Sharkey started working there at 16 years previous. His mom labored because the receptionist and administrator, and his uncle joined his father as a photographer. They initially used card negatives developed within the darkroom, then moved onto a speedy computerized Kodak Veribrom processor that developed black-and-white prints in simply 5 minutes. By the Nineteen Nineties, they’d integrated digital into the method in order that prospects may see their photos. They had studio lighting, too, a draw for making a flattering picture, Sharkey defined.

He calls the passport picture “the great equalizer” since almost everybody on the planet wants one with a purpose to journey. And although the photogenic actors and entertainers who arrived have been much less more likely to take a nasty shot, it’s nonetheless a extra candid, stripped-down view.

“Most of them didn’t come in with any makeup artists or PR, because they’ve just been to the embassy,” Sharkey stated, recalling a time that the actor Donald Sutherland breezed via. “He had been to the Canadian Embassy, hadn’t got his passport, needed to renew it. Didn’t even have time to take his coat off. He just flicked his collar up.”

One of the exceptions was Kate Winslet, who within the late Nineteen Nineties was accompanied by a small crew throughout the filming of “Hideous Kinky,” which required her character to indicate her passport within the movie. The portrait was taken solely months earlier than “Titanic” launched and made her a worldwide star.

Kate Winslet photographed in 1997 for her character's passport in the film “Hideous Kinky,” just two months before the release of “Titanic” changed the course of her career.

Celebrities, too, beloved to scan the store’s wall of fame, Sharkey stated, recalling the time that Angelina Jolie got here in throughout a quiet afternoon and identified everybody she’d labored with. Another, unnamed actor occurred to return simply after Sharkey had moved her portrait to make room, leading to an ungainly rationalization. Some stars utilized their companies a number of instances through the years: actors Joan Collins in 1971, 1979 and 1988; Sean Connery in 1977 and 1989; Ava Gardner in 1976 and 1987; and artist David Hockney in 1965 and 1970.

Sean Connery had his passport photo taken twice, once in 1977 and again in 1989.
Joan Collins was a repeat customer, and Sharkey recalls the publicity she gave them by arriving a third time at the height of her fame during “Dynasty.”

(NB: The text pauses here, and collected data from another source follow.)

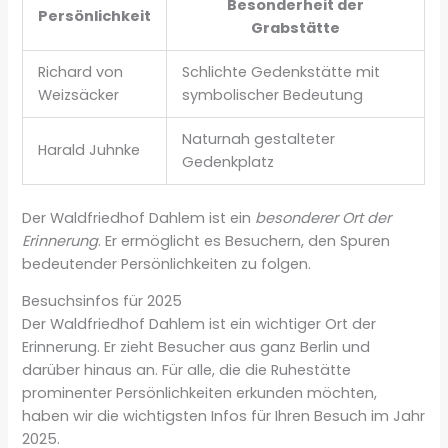
Besonderheit der
Persönlichkeit
Grabstätte
Richard von
Schlichte Gedenkstätte mit
Weizsäcker
symbolischer Bedeutung
Naturnah gestalteter
Harald Juhnke
Gedenkplatz
Der Waldfriedhof Dahlem ist ein
besonderer Ort der
Erinnerung
. Er ermöglicht es Besuchern, den Spuren
bedeutender Persönlichkeiten zu folgen.
Besuchsinfos für 2025
Der Waldfriedhof Dahlem ist ein wichtiger Ort der
Erinnerung. Er zieht Besucher aus ganz Berlin und
darüber hinaus an. Für alle, die die Ruhestätte
prominenter Persönlichkeiten erkunden möchten,
haben wir die wichtigsten Infos für Ihren Besuch im Jahr
2025.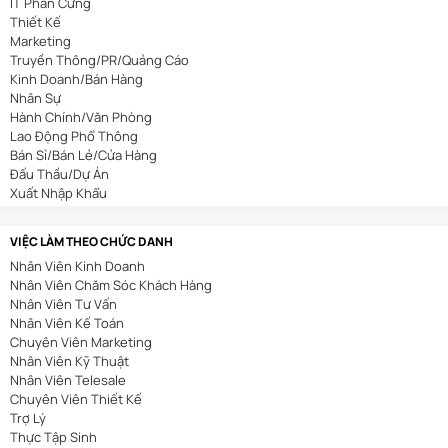
IT Phần Cứng
Thiết Kế
Marketing
Truyền Thông/PR/Quảng Cáo
Kinh Doanh/Bán Hàng
Nhân Sự
Hành Chính/Văn Phòng
Lao Động Phổ Thông
Bán Sỉ/Bán Lẻ/Cửa Hàng
Đấu Thầu/Dự Án
Xuất Nhập Khẩu
Bảo Hiểm
Bất Động Sản
VIỆC LÀM THEO CHỨC DANH
Nhà Hàng/Khách Sạn
Nhân Viên Kinh Doanh
Cơ Khí/Ô Tô/Tự Động Hóa
Nhân Viên Chăm Sóc Khách Hàng
Spa/Làm Đẹp
Nhân Viên Tư Vấn
Y Tế
Nhân Viên Kế Toán
Mỏ/Địa Chất
Chuyên Viên Marketing
An Toàn Lao Động
Nhân Viên Kỹ Thuật
Biên Phiên Dịch
Nhân Viên Telesale
Viễn Thông
Chuyên Viên Thiết Kế
Tài Chính/Ngân Hàng
Trợ Lý
Du Lịch
Thực Tập Sinh
Giáo Dục/Đào Tạo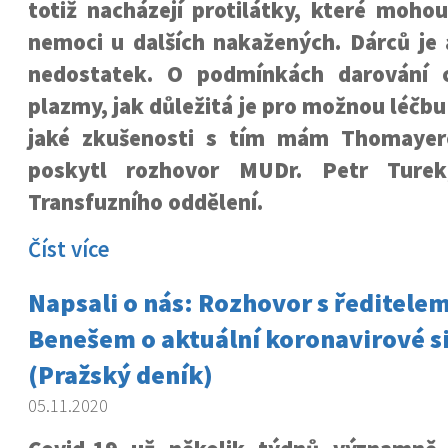
totiž nacházejí protilátky, které moho
nemoci u dalších nakažených. Dárců je 
nedostatek. O podmínkách darování c
plazmy, jak důležitá je pro možnou léčbu
jaké zkušenosti s tím mám Thomayer
poskytl rozhovor MUDr. Petr Turek
Transfuzního oddělení.
Číst více
Napsali o nás: Rozhovor s ředitel
Benešem o aktuální koronavirové s
(Pražský deník)
05.11.2020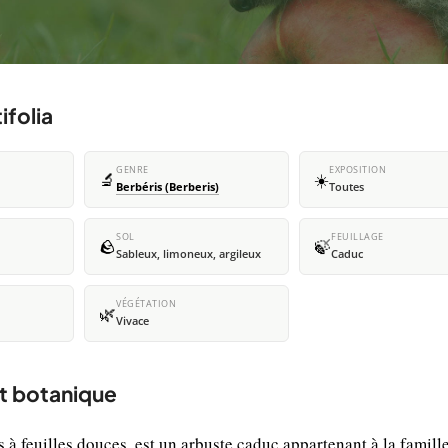
ifolia
GENRE
EXPOSITION
🔬
☀️
Berbéris (Berberis)
Toutes
SOL
FEUILLAGE
🪨
🍃
Sableux, limoneux, argileux
Caduc
VÉGÉTATION
🌿
Vivace
et botanique
à feuilles douces, est un arbuste caduc appartenant à la famill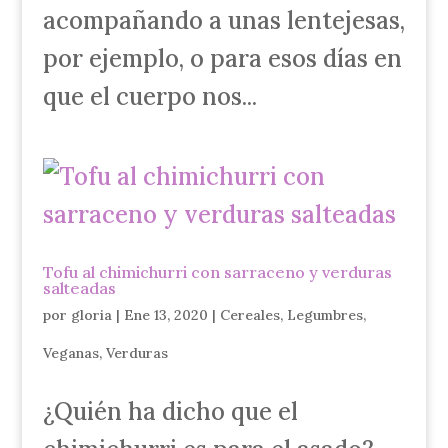
acompañando a unas lentejesas,
por ejemplo, o para esos días en
que el cuerpo nos...
Tofu al chimichurri con sarraceno y verduras
salteadas
por
gloria
|
Ene 13, 2020
|
Cereales
,
Legumbres
,
Veganas
,
Verduras
¿Quién ha dicho que el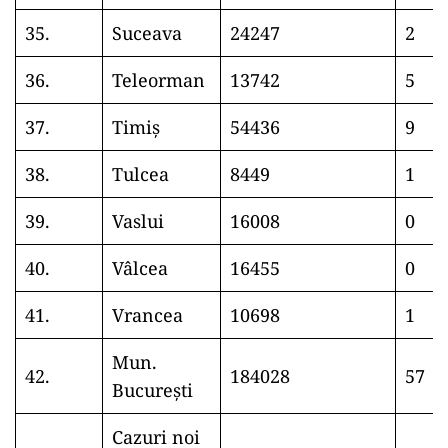
35.
Suceava
24247
2
36.
Teleorman
13742
5
37.
Timiș
54436
9
38.
Tulcea
8449
1
39.
Vaslui
16008
0
40.
Vâlcea
16455
0
41.
Vrancea
10698
1
Mun.
42.
184028
57
București
Cazuri noi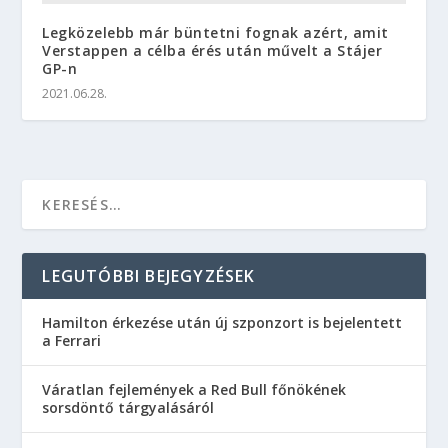
Legközelebb már büntetni fognak azért, amit
Verstappen a célba érés után művelt a Stájer
GP-n
2021.06.28.
LEGUTÓBBI BEJEGYZÉSEK
Hamilton érkezése után új szponzort is bejelentett
a Ferrari
Váratlan fejlemények a Red Bull főnökének
sorsdöntő tárgyalásáról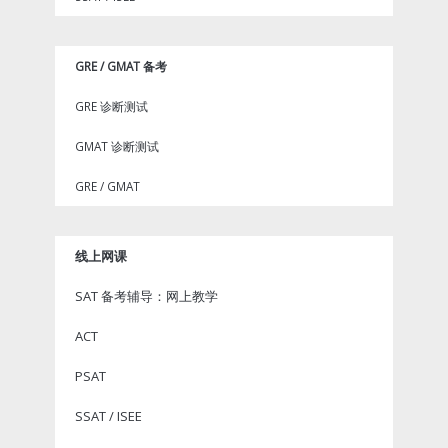
GRE / GMAT 备考
GRE 诊断测试
GMAT 诊断测试
GRE / GMAT
线上网课
SAT 备考辅导：网上教学
ACT
PSAT
SSAT / ISEE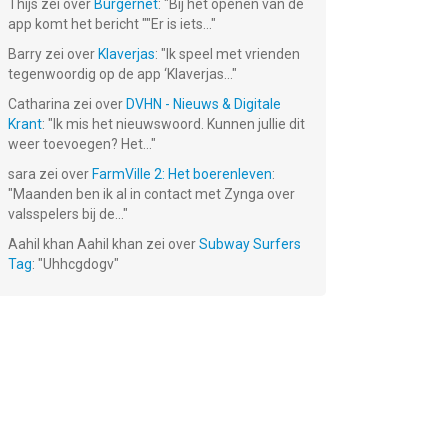
Thijs
zei over
Burgernet
: "
Bij het openen van de
app komt het bericht ""Er is iets...
"
Barry
zei over
Klaverjas
: "
Ik speel met vrienden
tegenwoordig op de app ‘Klaverjas...
"
Catharina
zei over
DVHN - Nieuws & Digitale
Krant
: "
Ik mis het nieuwswoord. Kunnen jullie dit
weer toevoegen? Het...
"
 -
City Island 3:
City Island 2:
City Island:
sara
zei over
FarmVille 2: Het boerenleven
:
im
Building Sim
Building Story
Winter Edition
"
Maanden ben ik al in contact met Zynga over
- Bouw een
Gratis!
Gratis!
Gratis!
valsspelers bij de...
"
mooie stad op
dit verlaten en
Aahil khan Aahil khan
zei over
Subway Surfers
besneeuwde
Tag
: "
Uhhcgdogv
"
eiland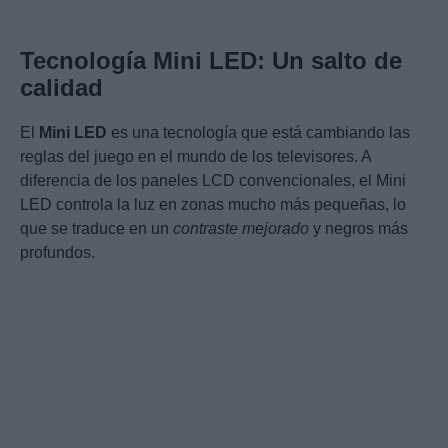
Tecnología Mini LED: Un salto de
calidad
El
Mini LED
es una tecnología que está cambiando las
reglas del juego en el mundo de los televisores. A
diferencia de los paneles LCD convencionales, el Mini
LED controla la luz en zonas mucho más pequeñas, lo
que se traduce en un
contraste mejorado
y negros más
profundos.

Their home calls have been memorable, too — visiting Madonna and Guy Ritchie’s former house to take their portraits “just after they’d put the kids to bed,” or journeys to recording studios to {photograph} Sting, George Michael or Eric Clapton. Sharkey continues the studio on this vein, nonetheless making portraits as wanted for his or her buyer base.

Tilda Swinton showed up to have her passport picture taken in 2013. Sharkey remembers she had to entrust them with her electronics, including her phone, as they were not allowed inside the embassy she had an appointment with.

Not all of the celebrities they’ve snapped made the minimize in “Passport Photo Service,” and a handful of these portraits stay within the vault. Sharkey stated they solely needed to signal non-disclosure agreements a number of instances over the course of the enterprise, and their identities will proceed to be saved secret.

“One of them is such a pain in the butt that I wouldn’t have put them in anyway,” he stated, laughing.